High-tech symphony finale for artsfest

William Yeoman

The sounds of flies, crows, cockatoos, crashing waves and Northbridge revellers will fill the Perth Concert Hall in a symphony to close the Perth International Arts Festival.

America's "most wired composer" Tod Machover, the head of the research laboratory that developed Guitar Hero, has been working with schools and the WA public to create a high-tech symphony inspired by the sights and sounds of Perth.

Professor Machover's crowd-sourced composition, Between the Desert and the Deep Blue Sea: A Symphony for Perth, will be performed by the WA Symphony Orchestra in the Festival finale on Saturday night.

Following similar projects in Toronto and Edinburgh, Professor Machover used the internet to get WA residents to send in recorded sounds and electronic music composed with Hyperscore.

The result is a provocative combination of what locals think of Perth and how it looks to an outsider.

Professor Machover also involved students from Perth Modern School, Aquinas College, Woodvale Secondary College, Lakeland Senior High and Narrogin, Inglewood and Churchlands primary schools.

"They'd been using Hyperscore, which works very well in schools," he said.

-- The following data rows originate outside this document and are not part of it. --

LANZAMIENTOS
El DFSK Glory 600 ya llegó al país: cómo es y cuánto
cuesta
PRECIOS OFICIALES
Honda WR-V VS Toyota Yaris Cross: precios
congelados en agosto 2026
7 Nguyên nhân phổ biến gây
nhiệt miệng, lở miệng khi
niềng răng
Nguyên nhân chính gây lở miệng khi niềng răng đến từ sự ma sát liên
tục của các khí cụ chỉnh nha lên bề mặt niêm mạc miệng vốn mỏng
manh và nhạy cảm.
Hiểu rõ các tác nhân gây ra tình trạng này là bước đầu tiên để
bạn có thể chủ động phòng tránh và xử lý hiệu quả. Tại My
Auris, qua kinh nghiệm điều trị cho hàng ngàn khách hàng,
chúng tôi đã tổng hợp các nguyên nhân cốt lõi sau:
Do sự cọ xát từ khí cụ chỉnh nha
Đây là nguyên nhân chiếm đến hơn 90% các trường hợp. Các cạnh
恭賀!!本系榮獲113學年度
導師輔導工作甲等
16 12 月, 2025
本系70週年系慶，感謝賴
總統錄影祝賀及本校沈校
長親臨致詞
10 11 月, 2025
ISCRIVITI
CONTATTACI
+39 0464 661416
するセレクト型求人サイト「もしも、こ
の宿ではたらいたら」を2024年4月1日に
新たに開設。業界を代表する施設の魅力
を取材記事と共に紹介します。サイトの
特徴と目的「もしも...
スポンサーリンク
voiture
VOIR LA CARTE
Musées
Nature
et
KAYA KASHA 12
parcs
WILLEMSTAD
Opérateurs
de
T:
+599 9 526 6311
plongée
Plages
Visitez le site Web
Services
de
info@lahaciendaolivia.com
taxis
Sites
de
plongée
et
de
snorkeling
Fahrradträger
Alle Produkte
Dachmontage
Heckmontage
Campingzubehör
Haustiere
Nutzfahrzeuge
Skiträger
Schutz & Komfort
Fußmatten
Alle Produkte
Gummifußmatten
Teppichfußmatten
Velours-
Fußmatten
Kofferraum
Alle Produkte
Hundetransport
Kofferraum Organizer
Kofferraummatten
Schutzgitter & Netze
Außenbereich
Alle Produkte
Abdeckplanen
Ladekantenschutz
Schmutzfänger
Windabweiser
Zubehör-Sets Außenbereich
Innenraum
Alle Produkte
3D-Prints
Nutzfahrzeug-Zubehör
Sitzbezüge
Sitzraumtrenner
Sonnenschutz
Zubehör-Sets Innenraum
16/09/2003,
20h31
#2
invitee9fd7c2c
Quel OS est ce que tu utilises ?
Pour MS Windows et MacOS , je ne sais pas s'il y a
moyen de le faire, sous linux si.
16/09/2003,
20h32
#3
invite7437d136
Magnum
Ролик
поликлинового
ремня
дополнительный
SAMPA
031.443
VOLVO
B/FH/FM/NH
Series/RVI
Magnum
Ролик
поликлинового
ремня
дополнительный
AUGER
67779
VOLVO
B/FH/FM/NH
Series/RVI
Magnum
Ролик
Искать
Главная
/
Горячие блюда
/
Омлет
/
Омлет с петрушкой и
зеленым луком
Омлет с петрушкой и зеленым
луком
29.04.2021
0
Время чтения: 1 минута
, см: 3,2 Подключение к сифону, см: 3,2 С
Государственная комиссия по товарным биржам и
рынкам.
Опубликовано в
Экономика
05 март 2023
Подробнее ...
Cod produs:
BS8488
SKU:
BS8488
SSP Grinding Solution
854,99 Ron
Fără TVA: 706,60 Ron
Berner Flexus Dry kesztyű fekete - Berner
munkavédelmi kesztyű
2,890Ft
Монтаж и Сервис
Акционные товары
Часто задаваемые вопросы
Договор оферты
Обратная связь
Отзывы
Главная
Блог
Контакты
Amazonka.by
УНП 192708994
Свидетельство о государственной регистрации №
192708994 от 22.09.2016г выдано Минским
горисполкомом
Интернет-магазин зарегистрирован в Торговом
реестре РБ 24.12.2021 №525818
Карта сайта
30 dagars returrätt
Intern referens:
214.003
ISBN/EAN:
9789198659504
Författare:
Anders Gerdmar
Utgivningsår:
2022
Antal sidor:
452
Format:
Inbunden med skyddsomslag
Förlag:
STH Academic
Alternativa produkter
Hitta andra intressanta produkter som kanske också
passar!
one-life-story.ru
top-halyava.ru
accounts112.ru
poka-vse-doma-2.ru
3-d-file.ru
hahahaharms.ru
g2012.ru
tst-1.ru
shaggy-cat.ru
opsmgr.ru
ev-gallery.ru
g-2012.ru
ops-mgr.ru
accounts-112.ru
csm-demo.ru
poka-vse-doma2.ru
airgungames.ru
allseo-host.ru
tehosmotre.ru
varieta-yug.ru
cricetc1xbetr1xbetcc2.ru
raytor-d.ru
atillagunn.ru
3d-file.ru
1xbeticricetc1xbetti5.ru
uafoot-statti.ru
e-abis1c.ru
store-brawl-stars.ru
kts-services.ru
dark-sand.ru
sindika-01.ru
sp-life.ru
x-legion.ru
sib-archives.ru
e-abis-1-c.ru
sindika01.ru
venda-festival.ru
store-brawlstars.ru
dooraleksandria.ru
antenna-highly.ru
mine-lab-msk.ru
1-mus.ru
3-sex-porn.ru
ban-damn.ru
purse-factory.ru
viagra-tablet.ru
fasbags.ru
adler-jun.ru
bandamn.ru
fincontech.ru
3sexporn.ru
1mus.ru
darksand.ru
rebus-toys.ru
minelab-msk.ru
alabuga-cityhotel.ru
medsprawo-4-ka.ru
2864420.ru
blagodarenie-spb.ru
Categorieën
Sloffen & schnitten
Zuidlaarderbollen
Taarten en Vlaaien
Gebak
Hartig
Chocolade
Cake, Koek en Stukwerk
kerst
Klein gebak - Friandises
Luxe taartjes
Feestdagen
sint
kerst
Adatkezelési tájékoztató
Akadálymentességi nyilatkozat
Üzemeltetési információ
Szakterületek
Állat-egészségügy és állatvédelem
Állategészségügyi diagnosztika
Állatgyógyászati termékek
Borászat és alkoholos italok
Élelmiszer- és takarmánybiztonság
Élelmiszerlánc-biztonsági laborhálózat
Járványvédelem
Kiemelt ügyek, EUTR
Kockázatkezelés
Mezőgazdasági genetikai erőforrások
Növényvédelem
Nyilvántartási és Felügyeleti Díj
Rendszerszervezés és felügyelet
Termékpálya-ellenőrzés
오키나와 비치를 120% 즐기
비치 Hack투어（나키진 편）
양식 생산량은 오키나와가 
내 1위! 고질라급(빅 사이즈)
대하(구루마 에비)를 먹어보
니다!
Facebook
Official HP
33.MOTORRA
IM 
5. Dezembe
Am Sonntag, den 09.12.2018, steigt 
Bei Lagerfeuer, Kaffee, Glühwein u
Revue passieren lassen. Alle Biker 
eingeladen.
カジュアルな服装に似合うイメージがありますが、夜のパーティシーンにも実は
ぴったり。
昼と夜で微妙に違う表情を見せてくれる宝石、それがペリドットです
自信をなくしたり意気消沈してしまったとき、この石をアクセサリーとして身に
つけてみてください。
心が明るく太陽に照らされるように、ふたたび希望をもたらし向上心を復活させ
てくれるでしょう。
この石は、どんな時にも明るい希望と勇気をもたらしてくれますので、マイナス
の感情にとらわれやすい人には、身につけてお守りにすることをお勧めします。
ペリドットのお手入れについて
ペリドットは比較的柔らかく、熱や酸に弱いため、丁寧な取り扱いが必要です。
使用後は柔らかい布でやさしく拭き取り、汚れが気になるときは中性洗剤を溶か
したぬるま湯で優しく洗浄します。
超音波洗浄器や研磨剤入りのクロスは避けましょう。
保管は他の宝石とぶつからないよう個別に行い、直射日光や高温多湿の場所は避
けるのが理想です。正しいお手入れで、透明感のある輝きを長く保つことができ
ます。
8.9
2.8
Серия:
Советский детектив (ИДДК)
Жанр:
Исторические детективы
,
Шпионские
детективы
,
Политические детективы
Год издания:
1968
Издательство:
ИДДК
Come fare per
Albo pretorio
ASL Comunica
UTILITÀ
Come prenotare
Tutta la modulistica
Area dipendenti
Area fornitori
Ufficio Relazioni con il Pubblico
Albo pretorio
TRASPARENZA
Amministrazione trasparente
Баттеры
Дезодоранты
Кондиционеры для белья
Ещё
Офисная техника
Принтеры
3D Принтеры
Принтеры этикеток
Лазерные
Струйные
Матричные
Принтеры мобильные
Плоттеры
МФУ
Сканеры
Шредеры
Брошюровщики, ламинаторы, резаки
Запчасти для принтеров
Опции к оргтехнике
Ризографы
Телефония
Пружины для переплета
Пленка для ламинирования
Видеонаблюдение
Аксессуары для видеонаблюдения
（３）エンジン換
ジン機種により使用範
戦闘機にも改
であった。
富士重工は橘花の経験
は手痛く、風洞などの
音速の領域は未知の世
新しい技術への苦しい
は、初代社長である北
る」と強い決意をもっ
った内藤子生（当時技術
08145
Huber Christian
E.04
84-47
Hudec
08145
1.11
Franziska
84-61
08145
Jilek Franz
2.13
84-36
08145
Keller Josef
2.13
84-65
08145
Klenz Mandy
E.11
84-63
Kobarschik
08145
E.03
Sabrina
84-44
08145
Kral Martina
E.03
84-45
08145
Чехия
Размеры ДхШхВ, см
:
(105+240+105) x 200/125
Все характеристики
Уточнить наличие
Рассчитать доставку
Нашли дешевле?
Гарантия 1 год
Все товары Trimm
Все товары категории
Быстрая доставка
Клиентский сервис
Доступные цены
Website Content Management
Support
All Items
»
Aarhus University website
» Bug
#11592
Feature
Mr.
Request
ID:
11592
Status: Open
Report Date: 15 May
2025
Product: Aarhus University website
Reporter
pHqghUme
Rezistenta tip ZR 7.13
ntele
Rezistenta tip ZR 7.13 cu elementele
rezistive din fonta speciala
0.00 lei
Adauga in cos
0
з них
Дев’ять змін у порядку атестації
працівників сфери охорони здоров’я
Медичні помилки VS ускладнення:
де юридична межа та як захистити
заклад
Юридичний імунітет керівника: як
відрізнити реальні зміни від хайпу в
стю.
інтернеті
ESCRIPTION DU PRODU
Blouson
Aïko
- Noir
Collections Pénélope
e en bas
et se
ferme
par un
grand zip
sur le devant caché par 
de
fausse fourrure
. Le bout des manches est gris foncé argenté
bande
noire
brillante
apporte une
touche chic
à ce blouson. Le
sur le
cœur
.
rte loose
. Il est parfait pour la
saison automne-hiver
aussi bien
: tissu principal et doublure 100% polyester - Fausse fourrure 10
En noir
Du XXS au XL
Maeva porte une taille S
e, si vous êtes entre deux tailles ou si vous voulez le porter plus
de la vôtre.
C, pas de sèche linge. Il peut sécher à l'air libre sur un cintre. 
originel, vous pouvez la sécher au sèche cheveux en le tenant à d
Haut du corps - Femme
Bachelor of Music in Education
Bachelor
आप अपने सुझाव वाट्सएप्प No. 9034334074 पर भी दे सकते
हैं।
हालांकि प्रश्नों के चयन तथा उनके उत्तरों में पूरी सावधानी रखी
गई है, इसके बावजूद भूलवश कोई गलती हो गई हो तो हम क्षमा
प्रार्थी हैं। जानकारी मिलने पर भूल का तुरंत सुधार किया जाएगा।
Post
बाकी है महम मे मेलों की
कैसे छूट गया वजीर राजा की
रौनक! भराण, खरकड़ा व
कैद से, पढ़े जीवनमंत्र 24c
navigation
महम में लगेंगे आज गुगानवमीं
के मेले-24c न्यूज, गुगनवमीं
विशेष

"It uses colours and shapes to compose music. It's free and anyone can use it.

"The teachers had all done remarkable things, listening to sounds around town and trying to figure out how to represent those sounds musically."

Professor Machover, who runs the Massachusetts Institute of Technology Media Lab, has invented a range of "hyperinstruments" and created "robotic" operas.

He still loves the sounds of nature. "The flies! I got off the plane in Perth and I couldn't believe it," he said.

"I don't think I'll ever need any more recordings of flies."